For now we will focus on the question of how you can convert the Unicode string `"Please pay €9.99 at exit"` for storage or transmission.

In [None]:
s1 = u'Please pay €9.99 at exit'
o_f = open("unicode.txt", "w")
print(type(o_f))

In [None]:
o_f.write(s1.encode("utf-8"))
o_f.close()
i_f = open("unicode.txt", "rb")

In [None]:
b1 = i_f.read()
print b1, repr(b1)
i_f.close()

The interpreter has obviously written something other than the Unicode character to the file, and has written the Euro character out as the three-byte sequence `b'\xe2\x82\xac'`.
Clearly the web browser understand this, because it's interpreting
those three bytes as a Euro sign when presented with them.

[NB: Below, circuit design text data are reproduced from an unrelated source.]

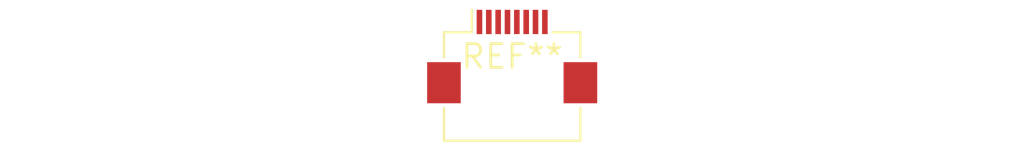
<source format=kicad_pcb>
(kicad_pcb (version 20240108) (generator pcbnew)

  (general
    (thickness 1.6)
  )

  (paper "A4")
  (layers
    (0 "F.Cu" signal)
    (31 "B.Cu" signal)
    (32 "B.Adhes" user "B.Adhesive")
    (33 "F.Adhes" user "F.Adhesive")
    (34 "B.Paste" user)
    (35 "F.Paste" user)
    (36 "B.SilkS" user "B.Silkscreen")
    (37 "F.SilkS" user "F.Silkscreen")
    (38 "B.Mask" user)
    (39 "F.Mask" user)
    (40 "Dwgs.User" user "User.Drawings")
    (41 "Cmts.User" user "User.Comments")
    (42 "Eco1.User" user "User.Eco1")
    (43 "Eco2.User" user "User.Eco2")
    (44 "Edge.Cuts" user)
    (45 "Margin" user)
    (46 "B.CrtYd" user "B.Courtyard")
    (47 "F.CrtYd" user "F.Courtyard")
    (48 "B.Fab" user)
    (49 "F.Fab" user)
    (50 "User.1" user)
    (51 "User.2" user)
    (52 "User.3" user)
    (53 "User.4" user)
    (54 "User.5" user)
    (55 "User.6" user)
    (56 "User.7" user)
    (57 "User.8" user)
    (58 "User.9" user)
  )

  (setup
    (pad_to_mask_clearance 0)
    (pcbplotparams
      (layerselection 0x00010fc_ffffffff)
      (plot_on_all_layers_selection 0x0000000_00000000)
      (disableapertmacros false)
      (usegerberextensions false)
      (usegerberattributes false)
      (usegerberadvancedattributes false)
      (creategerberjobfile false)
      (dashed_line_dash_ratio 12.000000)
      (dashed_line_gap_ratio 3.000000)
      (svgprecision 4)
      (plotframeref false)
      (viasonmask false)
      (mode 1)
      (useauxorigin false)
      (hpglpennumber 1)
      (hpglpenspeed 20)
      (hpglpendiameter 15.000000)
      (dxfpolygonmode false)
      (dxfimperialunits false)
      (dxfusepcbnewfont false)
      (psnegative false)
      (psa4output false)
      (plotreference false)
      (plotvalue false)
      (plotinvisibletext false)
      (sketchpadsonfab false)
      (subtractmaskfromsilk false)
      (outputformat 1)
      (mirror false)
      (drillshape 1)
      (scaleselection 1)
      (outputdirectory "")
    )
  )

  (net 0 "")

  (footprint "Hirose_FH12-8S-0.5SH_1x08-1MP_P0.50mm_Horizontal" (layer "F.Cu") (at 0 0))

)

</source>
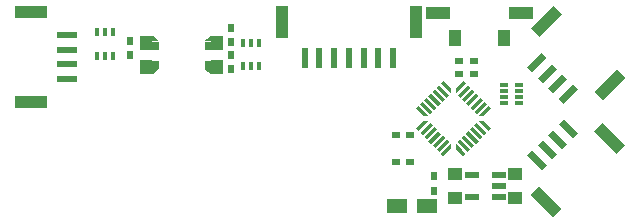
<source format=gbr>
G04 #@! TF.FileFunction,Paste,Bot*
%FSLAX46Y46*%
G04 Gerber Fmt 4.6, Leading zero omitted, Abs format (unit mm)*
G04 Created by KiCad (PCBNEW 4.0.5-e0-6337~49~ubuntu14.04.1) date Thu Jun 29 15:24:18 2017*
%MOMM*%
%LPD*%
G01*
G04 APERTURE LIST*
%ADD10C,0.100000*%
%ADD11R,0.800000X0.300000*%
%ADD12R,0.300000X0.800000*%
%ADD13R,1.200000X0.600000*%
%ADD14R,1.200000X1.000000*%
%ADD15R,1.800000X1.250000*%
%ADD16R,0.500000X0.800000*%
%ADD17R,0.800000X0.500000*%
%ADD18R,1.600000X0.800000*%
%ADD19R,1.000000X1.200000*%
%ADD20R,1.700000X0.600000*%
%ADD21R,2.700000X1.000000*%
%ADD22R,0.600000X1.700000*%
%ADD23R,1.000000X2.700000*%
%ADD24R,1.000000X1.400000*%
%ADD25R,2.000000X1.000000*%
G04 APERTURE END LIST*
D10*
G36*
X191560660Y-67630152D02*
X190924264Y-68266548D01*
X190712132Y-68054416D01*
X191348528Y-67418020D01*
X191560660Y-67630152D01*
X191560660Y-67630152D01*
G37*
G36*
X191914213Y-67983705D02*
X191065685Y-68832233D01*
X190853553Y-68620101D01*
X191702081Y-67771573D01*
X191914213Y-67983705D01*
X191914213Y-67983705D01*
G37*
G36*
X192267767Y-68337258D02*
X191419239Y-69185786D01*
X191207107Y-68973654D01*
X192055635Y-68125126D01*
X192267767Y-68337258D01*
X192267767Y-68337258D01*
G37*
G36*
X192621320Y-68690812D02*
X191772792Y-69539340D01*
X191560660Y-69327208D01*
X192409188Y-68478680D01*
X192621320Y-68690812D01*
X192621320Y-68690812D01*
G37*
G36*
X192974874Y-69044365D02*
X192126346Y-69892893D01*
X191914214Y-69680761D01*
X192762742Y-68832233D01*
X192974874Y-69044365D01*
X192974874Y-69044365D01*
G37*
G36*
X193328427Y-69397919D02*
X192479899Y-70246447D01*
X192267767Y-70034315D01*
X193116295Y-69185787D01*
X193328427Y-69397919D01*
X193328427Y-69397919D01*
G37*
G36*
X193681980Y-69751472D02*
X193045584Y-70387868D01*
X192833452Y-70175736D01*
X193469848Y-69539340D01*
X193681980Y-69751472D01*
X193681980Y-69751472D01*
G37*
G36*
X193469848Y-71660660D02*
X192833452Y-71024264D01*
X193045584Y-70812132D01*
X193681980Y-71448528D01*
X193469848Y-71660660D01*
X193469848Y-71660660D01*
G37*
G36*
X193116295Y-72014213D02*
X192267767Y-71165685D01*
X192479899Y-70953553D01*
X193328427Y-71802081D01*
X193116295Y-72014213D01*
X193116295Y-72014213D01*
G37*
G36*
X192762742Y-72367767D02*
X191914214Y-71519239D01*
X192126346Y-71307107D01*
X192974874Y-72155635D01*
X192762742Y-72367767D01*
X192762742Y-72367767D01*
G37*
G36*
X192409188Y-72721320D02*
X191560660Y-71872792D01*
X191772792Y-71660660D01*
X192621320Y-72509188D01*
X192409188Y-72721320D01*
X192409188Y-72721320D01*
G37*
G36*
X192055635Y-73074874D02*
X191207107Y-72226346D01*
X191419239Y-72014214D01*
X192267767Y-72862742D01*
X192055635Y-73074874D01*
X192055635Y-73074874D01*
G37*
G36*
X191702081Y-73428427D02*
X190853553Y-72579899D01*
X191065685Y-72367767D01*
X191914213Y-73216295D01*
X191702081Y-73428427D01*
X191702081Y-73428427D01*
G37*
G36*
X191348528Y-73781980D02*
X190712132Y-73145584D01*
X190924264Y-72933452D01*
X191560660Y-73569848D01*
X191348528Y-73781980D01*
X191348528Y-73781980D01*
G37*
G36*
X190287868Y-73145584D02*
X189651472Y-73781980D01*
X189439340Y-73569848D01*
X190075736Y-72933452D01*
X190287868Y-73145584D01*
X190287868Y-73145584D01*
G37*
G36*
X190146447Y-72579899D02*
X189297919Y-73428427D01*
X189085787Y-73216295D01*
X189934315Y-72367767D01*
X190146447Y-72579899D01*
X190146447Y-72579899D01*
G37*
G36*
X189792893Y-72226346D02*
X188944365Y-73074874D01*
X188732233Y-72862742D01*
X189580761Y-72014214D01*
X189792893Y-72226346D01*
X189792893Y-72226346D01*
G37*
G36*
X189439340Y-71872792D02*
X188590812Y-72721320D01*
X188378680Y-72509188D01*
X189227208Y-71660660D01*
X189439340Y-71872792D01*
X189439340Y-71872792D01*
G37*
G36*
X189085786Y-71519239D02*
X188237258Y-72367767D01*
X188025126Y-72155635D01*
X188873654Y-71307107D01*
X189085786Y-71519239D01*
X189085786Y-71519239D01*
G37*
G36*
X188732233Y-71165685D02*
X187883705Y-72014213D01*
X187671573Y-71802081D01*
X188520101Y-70953553D01*
X188732233Y-71165685D01*
X188732233Y-71165685D01*
G37*
G36*
X188166548Y-71024264D02*
X187530152Y-71660660D01*
X187318020Y-71448528D01*
X187954416Y-70812132D01*
X188166548Y-71024264D01*
X188166548Y-71024264D01*
G37*
G36*
X187954416Y-70387868D02*
X187318020Y-69751472D01*
X187530152Y-69539340D01*
X188166548Y-70175736D01*
X187954416Y-70387868D01*
X187954416Y-70387868D01*
G37*
G36*
X188520101Y-70246447D02*
X187671573Y-69397919D01*
X187883705Y-69185787D01*
X188732233Y-70034315D01*
X188520101Y-70246447D01*
X188520101Y-70246447D01*
G37*
G36*
X188873654Y-69892893D02*
X188025126Y-69044365D01*
X188237258Y-68832233D01*
X189085786Y-69680761D01*
X188873654Y-69892893D01*
X188873654Y-69892893D01*
G37*
G36*
X189227208Y-69539340D02*
X188378680Y-68690812D01*
X188590812Y-68478680D01*
X189439340Y-69327208D01*
X189227208Y-69539340D01*
X189227208Y-69539340D01*
G37*
G36*
X189580761Y-69185786D02*
X188732233Y-68337258D01*
X188944365Y-68125126D01*
X189792893Y-68973654D01*
X189580761Y-69185786D01*
X189580761Y-69185786D01*
G37*
G36*
X189934315Y-68832233D02*
X189085787Y-67983705D01*
X189297919Y-67771573D01*
X190146447Y-68620101D01*
X189934315Y-68832233D01*
X189934315Y-68832233D01*
G37*
G36*
X190075736Y-68266548D02*
X189439340Y-67630152D01*
X189651472Y-67418020D01*
X190287868Y-68054416D01*
X190075736Y-68266548D01*
X190075736Y-68266548D01*
G37*
G36*
X191242462Y-67948349D02*
X190676776Y-68514035D01*
X190676776Y-68089771D01*
X190818198Y-67948349D01*
X191242462Y-67948349D01*
X191242462Y-67948349D01*
G37*
G36*
X190323224Y-68514035D02*
X189757538Y-67948349D01*
X190181802Y-67948349D01*
X190323224Y-68089771D01*
X190323224Y-68514035D01*
X190323224Y-68514035D01*
G37*
G36*
X190676776Y-72685965D02*
X191242462Y-73251651D01*
X190818198Y-73251651D01*
X190676776Y-73110229D01*
X190676776Y-72685965D01*
X190676776Y-72685965D01*
G37*
G36*
X189757538Y-73251651D02*
X190323224Y-72685965D01*
X190323224Y-73110229D01*
X190181802Y-73251651D01*
X189757538Y-73251651D01*
X189757538Y-73251651D01*
G37*
G36*
X192585965Y-70423224D02*
X193151651Y-69857538D01*
X193151651Y-70281802D01*
X193010229Y-70423224D01*
X192585965Y-70423224D01*
X192585965Y-70423224D01*
G37*
G36*
X193151651Y-71342462D02*
X192585965Y-70776776D01*
X193010229Y-70776776D01*
X193151651Y-70918198D01*
X193151651Y-71342462D01*
X193151651Y-71342462D01*
G37*
G36*
X188414035Y-70776776D02*
X187848349Y-71342462D01*
X187848349Y-70918198D01*
X187989771Y-70776776D01*
X188414035Y-70776776D01*
X188414035Y-70776776D01*
G37*
G36*
X187848349Y-69857538D02*
X188414035Y-70423224D01*
X187989771Y-70423224D01*
X187848349Y-70281802D01*
X187848349Y-69857538D01*
X187848349Y-69857538D01*
G37*
D11*
X194750000Y-67800000D03*
X194750000Y-68300000D03*
X194750000Y-68800000D03*
X194750000Y-69300000D03*
X196050000Y-69300000D03*
X196050000Y-68800000D03*
X196050000Y-68300000D03*
X196050000Y-67800000D03*
D12*
X174000000Y-66200000D03*
X173350000Y-66200000D03*
X172700000Y-66200000D03*
X172700000Y-64200000D03*
X173350000Y-64200000D03*
X174000000Y-64200000D03*
D13*
X194350000Y-76300000D03*
X194350000Y-75350000D03*
X194350000Y-77250000D03*
X192050000Y-77250000D03*
X192050000Y-75350000D03*
D14*
X195750000Y-75300000D03*
X195750000Y-77300000D03*
D15*
X188300000Y-78000000D03*
X185700000Y-78000000D03*
D16*
X188850000Y-76700000D03*
X188850000Y-75500000D03*
D14*
X190600000Y-75300000D03*
X190600000Y-77300000D03*
D17*
X192200000Y-65700000D03*
X191000000Y-65700000D03*
D18*
X164800000Y-64450000D03*
X164800000Y-66050000D03*
X170200000Y-64450000D03*
X170200000Y-66050000D03*
D19*
X170500000Y-64250000D03*
X170500000Y-66250000D03*
X164500000Y-64250000D03*
X164500000Y-66250000D03*
D10*
G36*
X170050000Y-63650000D02*
X170600000Y-64050000D01*
X169400000Y-64050000D01*
X169950000Y-63650000D01*
X170050000Y-63650000D01*
X170050000Y-63650000D01*
G37*
G36*
X169950000Y-66850000D02*
X169400000Y-66450000D01*
X170600000Y-66450000D01*
X170050000Y-66850000D01*
X169950000Y-66850000D01*
X169950000Y-66850000D01*
G37*
G36*
X165050000Y-63650000D02*
X165600000Y-64050000D01*
X164400000Y-64050000D01*
X164950000Y-63650000D01*
X165050000Y-63650000D01*
X165050000Y-63650000D01*
G37*
G36*
X164950000Y-66850000D02*
X164400000Y-66450000D01*
X165600000Y-66450000D01*
X165050000Y-66850000D01*
X164950000Y-66850000D01*
X164950000Y-66850000D01*
G37*
D20*
X157800000Y-64775000D03*
X157800000Y-63525000D03*
X157800000Y-66025000D03*
X157800000Y-67275000D03*
D21*
X154750000Y-61600000D03*
X154750000Y-69200000D03*
D10*
G36*
X198526687Y-68032932D02*
X199728769Y-66830850D01*
X200153033Y-67255114D01*
X198950951Y-68457196D01*
X198526687Y-68032932D01*
X198526687Y-68032932D01*
G37*
G36*
X199410571Y-68916816D02*
X200612653Y-67714734D01*
X201036917Y-68138998D01*
X199834835Y-69341080D01*
X199410571Y-68916816D01*
X199410571Y-68916816D01*
G37*
G36*
X197642804Y-67149049D02*
X198844886Y-65946967D01*
X199269150Y-66371231D01*
X198067068Y-67573313D01*
X197642804Y-67149049D01*
X197642804Y-67149049D01*
G37*
G36*
X196758920Y-66265165D02*
X197961002Y-65063083D01*
X198385266Y-65487347D01*
X197183184Y-66689429D01*
X196758920Y-66265165D01*
X196758920Y-66265165D01*
G37*
G36*
X202433452Y-68333453D02*
X204342641Y-66424264D01*
X205049748Y-67131371D01*
X203140559Y-69040560D01*
X202433452Y-68333453D01*
X202433452Y-68333453D01*
G37*
G36*
X197059440Y-62959441D02*
X198968629Y-61050252D01*
X199675736Y-61757359D01*
X197766547Y-63666548D01*
X197059440Y-62959441D01*
X197059440Y-62959441D01*
G37*
G36*
X198067068Y-72426687D02*
X199269150Y-73628769D01*
X198844886Y-74053033D01*
X197642804Y-72850951D01*
X198067068Y-72426687D01*
X198067068Y-72426687D01*
G37*
G36*
X197183184Y-73310571D02*
X198385266Y-74512653D01*
X197961002Y-74936917D01*
X196758920Y-73734835D01*
X197183184Y-73310571D01*
X197183184Y-73310571D01*
G37*
G36*
X198950951Y-71542804D02*
X200153033Y-72744886D01*
X199728769Y-73169150D01*
X198526687Y-71967068D01*
X198950951Y-71542804D01*
X198950951Y-71542804D01*
G37*
G36*
X199834835Y-70658920D02*
X201036917Y-71861002D01*
X200612653Y-72285266D01*
X199410571Y-71083184D01*
X199834835Y-70658920D01*
X199834835Y-70658920D01*
G37*
G36*
X197766547Y-76333452D02*
X199675736Y-78242641D01*
X198968629Y-78949748D01*
X197059440Y-77040559D01*
X197766547Y-76333452D01*
X197766547Y-76333452D01*
G37*
G36*
X203140559Y-70959440D02*
X205049748Y-72868629D01*
X204342641Y-73575736D01*
X202433452Y-71666547D01*
X203140559Y-70959440D01*
X203140559Y-70959440D01*
G37*
D22*
X180400000Y-65450000D03*
X181650000Y-65450000D03*
X179150000Y-65450000D03*
X177900000Y-65450000D03*
D23*
X187325000Y-62400000D03*
X175975000Y-62400000D03*
D22*
X182900000Y-65450000D03*
X184150000Y-65450000D03*
X185400000Y-65450000D03*
D12*
X161650000Y-65300000D03*
X161000000Y-65300000D03*
X160350000Y-65300000D03*
X160350000Y-63300000D03*
X161000000Y-63300000D03*
X161650000Y-63300000D03*
D16*
X171650000Y-66450000D03*
X171650000Y-65250000D03*
D17*
X185600000Y-74300000D03*
X186800000Y-74300000D03*
X186800000Y-72000000D03*
X185600000Y-72000000D03*
X192200000Y-66800000D03*
X191000000Y-66800000D03*
D16*
X171650000Y-62900000D03*
X171650000Y-64100000D03*
X163100000Y-64050000D03*
X163100000Y-65250000D03*
D24*
X190600000Y-63800000D03*
X194800000Y-63800000D03*
D25*
X189200000Y-61650000D03*
X196200000Y-61650000D03*
M02*

</source>
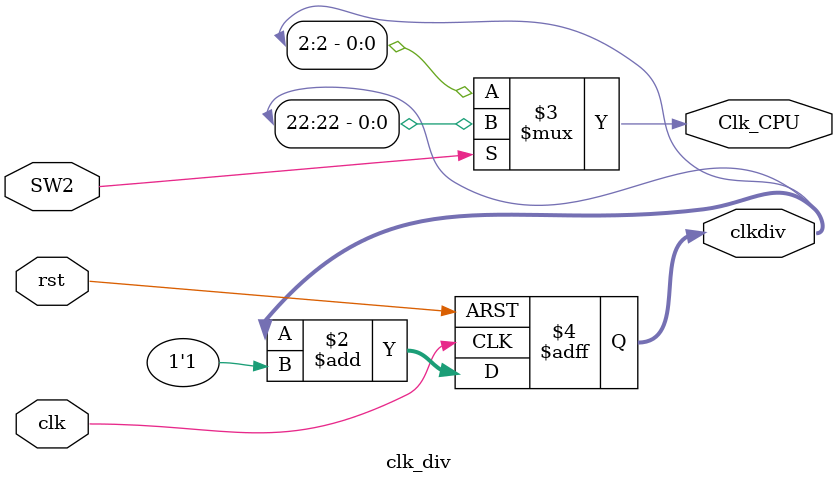
<source format=v>
`timescale 1ns / 1ps
module clk_div(input clk,
					input rst,
					input SW2,
					output reg[31:0]clkdiv,
					output Clk_CPU
					);
					
	always @ (posedge clk or posedge rst) begin 
		if (rst) clkdiv <= 0; else clkdiv <= clkdiv + 1'b1; end
		
	assign Clk_CPU = (SW2)? clkdiv[22] : clkdiv[2];
		
endmodule

</source>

You may wonder, if you happen to remember that the euro sign is Unicode code point `0x20ac`, why those bytes don't appear in `b1`. The answer is that the byte string `b1` represents an ___encoding___ of the (Unicode) string `'Please pay €9.99 at exit'`. The `io.TextWrapper` object `o_f` took your Unicode string and turned it into a sequence of bytes. In fact the three-byte string `'\xe2\x82\xac'` is how the code point is encoded in a scheme known as ___UTF-8___.

In [None]:
repr("€"), repr(u"€")

The system used to write these lessons had UTF-8 as its default encoding, which has many advantages in this role.
As discussed elsewhere, for good reasons there are many different encodings, and by using Unicode your programs allow users to work with their favored encodings. Coding and decoding is performed by __codecs__. The [Python standard library
](http://docs.python.org/3/library/codecs.html#standard-encodings) provides codecs for many of the more popular encodings.

In [None]:
import sys
sys.getdefaultencoding()

When you open a file in Python 3 you can specify the encoding you want to use. In Python 2 the encoding has to be explicitly performed.
Not all encodings can handle the full range of Unicode code points. For
example, the IBM775 encoding has never been updated to include the Euro symbol.

In [None]:
o_f = open("unicode.txt", "w")
print(type(o_f))
o_f.write(s1.decode("utf-8").encode("IBM775"))

In [None]:
o_f = open("unicode.txt", "w")
print(type(o_f))

In [None]:
o_f.write(s1.encode("utf-16-be"))
o_f.close()
i_f = open("unicode.txt", "rb")
print type(i_f)
b1 = i_f.read()

In [None]:
l1 = l2 = ""
for b in b1[::1]:
    l1 += "{0:02X}|".format(ord(b))
    l2 += "{0:2}|".format(b)
i_f.close()
print l2
print l1

In [None]:
be = b'\x20\xac'

In [None]:
be.decode('utf-16-be')

###Possible Discussions

* Which encodings might you want to use?
* Are there advantages to one encoding over another?

###And, of course, whatever _you_ want ...